Lorsque l’Egypte s’est soulevée début 2011, les Israéliens savaient ce qu’ils risquaient de perdre : un traité de paix signé il y a 3 décennies avec un géant du monde arabe. Avec la Syrie, la situation est plus compliquée. Les deux pays sont toujours techniquement en état de guerre. Et, même si la frontière est calme, la confrontation est indirecte, puisque Damas soutient des organisations radicales, hostiles à Israël : Hamas et Jihad islamique palestiniens et Hezbollah libanais. Et puis la Syrie est aussi un solide allié de l’Iran, autre ennemi d’Israël.

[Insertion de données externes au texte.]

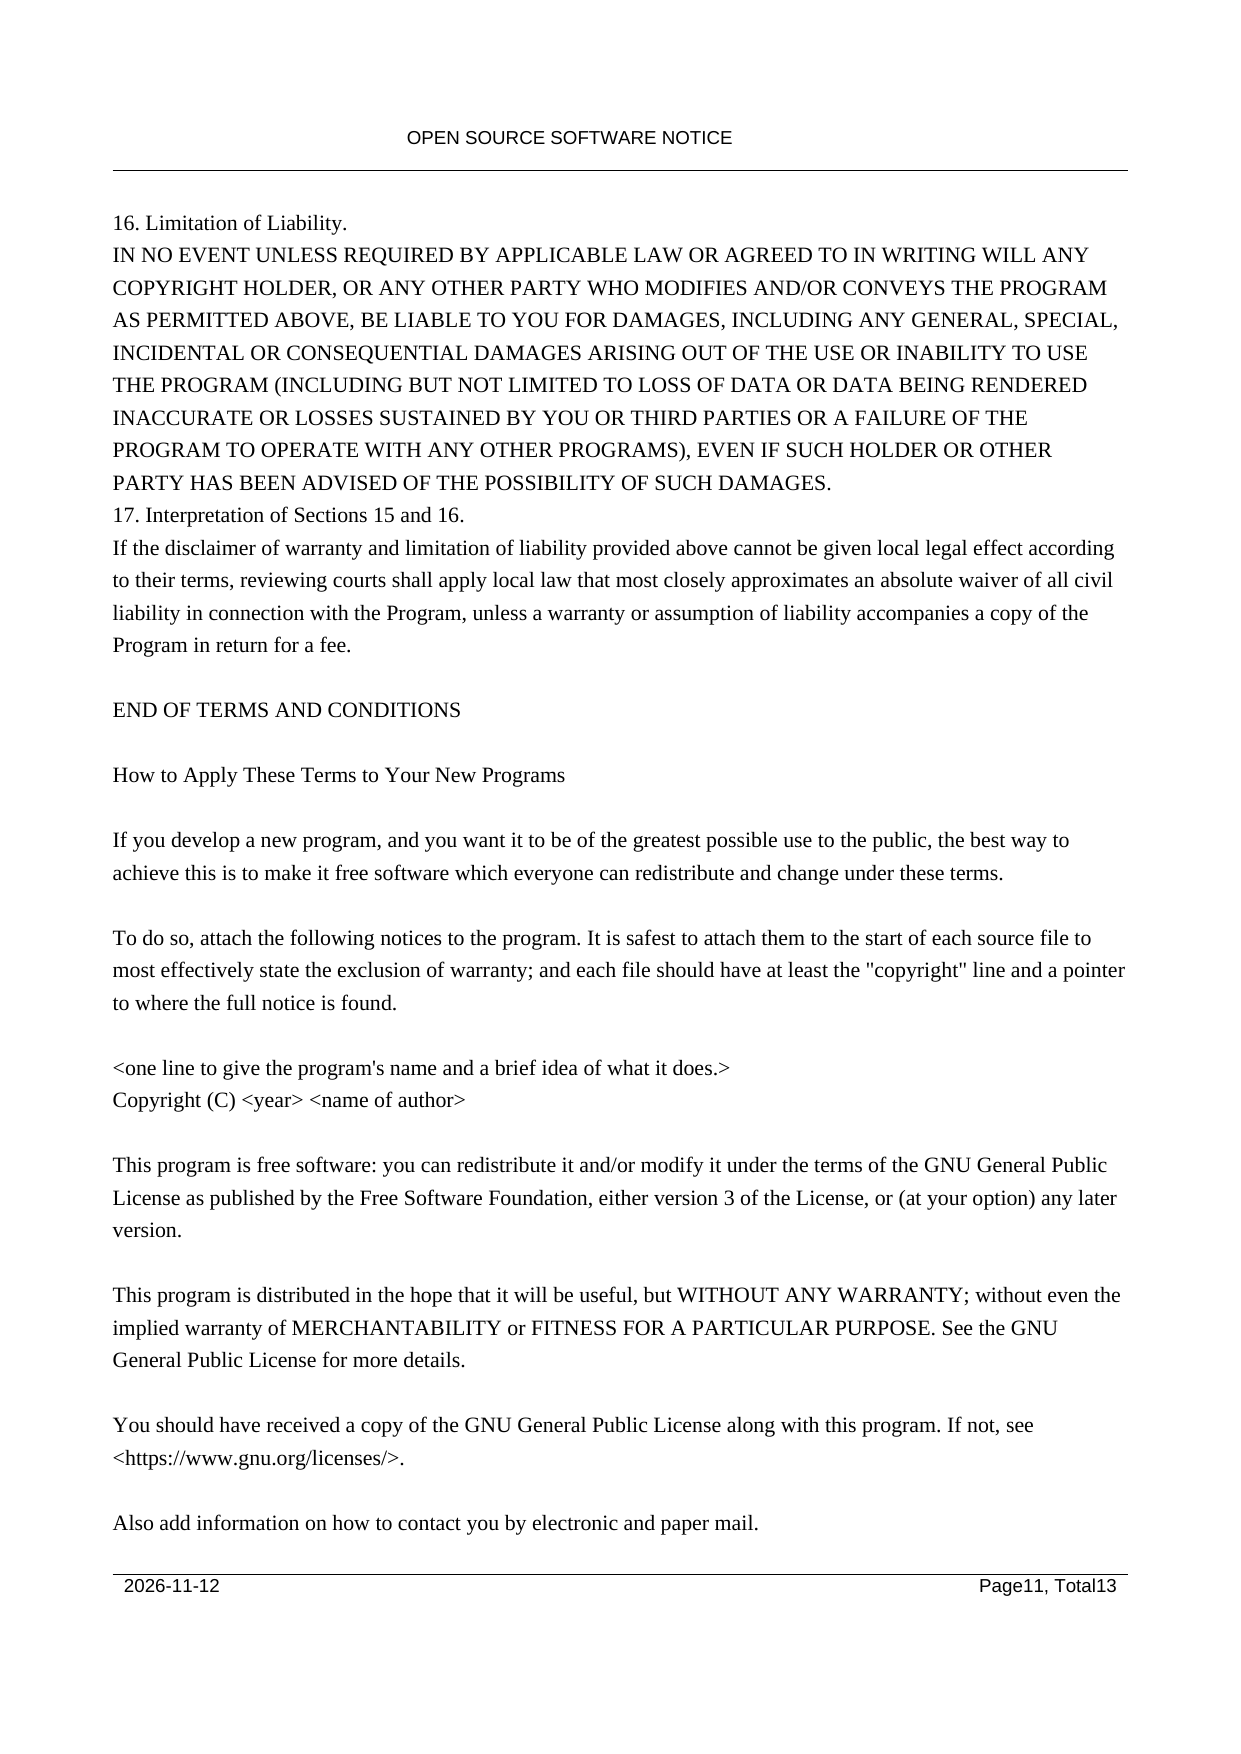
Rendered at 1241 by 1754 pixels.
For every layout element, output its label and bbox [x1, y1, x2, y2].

text [112, 206, 1128, 1539]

« C’est comme chevaucher un tigre, explique le général Amos Gilad, directeur des affaires politico-militaires au ministère de la Défense, c’est agréable quand ils vous emmènent à toute vitesse… Mais les tigres peuvent vous surprendre et vous dévorer ou vous mordre au moment où vous vous y attendez le moins ». Traduction, le régime syrien joue un jeu dangereux et il pourrait le payer, dans le contexte actuel de contestation. « Cette dictature repose sur l’usage de la force et sur l’isolement, poursuit Amos Gilad. L’isolement n’est plus possible. Alors maintenant, ils doivent prendre des décisions importantes. Pas les décisions du passé ».
Le Hamas espère la continuité
Le Hamas, lui affiche sa sérénité face aux évènements en Syrie. Le mouvement islamiste contrôle la bande de Gaza depuis 2007, mais sa direction politique se trouve à Damas, en Syrie, ce qui ne devrait pas changer, selon Tayseen Moahsen, diplomate du Hamas à Gaza : « La présence du Hamas en Syrie ne sera pas tellement affectée par la disparition du régime, car c’est une position de la nation syrienne et pas une position du régime syrien ». Le Hamas a salué la chute d’Hosni Moubarak en Egypte et aujourd’hui, il affirme qu’il n’interfèrera pas dans les affaires internes de la Syrie. « Nous traiterons avec n’importe quel nouveau dirigeant voulu par le peuple syrien, quel qu’il soit… », promet Tayseen Moahsen.
Si la contestation devait ébranler le pouvoir syrien, le Hamas aurait à jouer une partie délicate : le mouvement palestinien est issu de la mouvance des Frères musulmans, une confrérie sévèrement réprimée en Syrie. Aujourd’hui le Hamas est allié avec le pouvoir syrien alaouite de Bachar el-Assad (issu de la minorité chiite alaouite) mais il espère conserver le soutien de la Syrie si le pouvoir venait à changer de main dans ce pays.
Ce soutien syrien aux organisations armées palestiniennes et libanaises est l’un des obstacles à une paix avec Israël. Même si le principal contentieux est territorial, il concerne le plateau du Golan, conquis par Israël pendant la guerre des Six-Jours en 1967 et annexé ensuite par l’Etat hébreu. Dans le passé les deux pays se sont approchés à plusieurs reprises d’un accord de paix, sans jamais conclure. « Pour l’instant, le gouvernement israélien attend de voir comment les choses évoluent, analyse le professeur Moshe Maoz, de l’Université hébraïque de Jérusalem, mais je dirais qu’Israël doit se saisir de ces changements pour montrer à la Syrie et aux autres pays arabes qu’Israël est prêt pour la paix avec n’importe quel régime en place en Syrie. Je pense que ce serait très habile pour améliorer nos relations avec le monde musulman et avec le monde arabe ».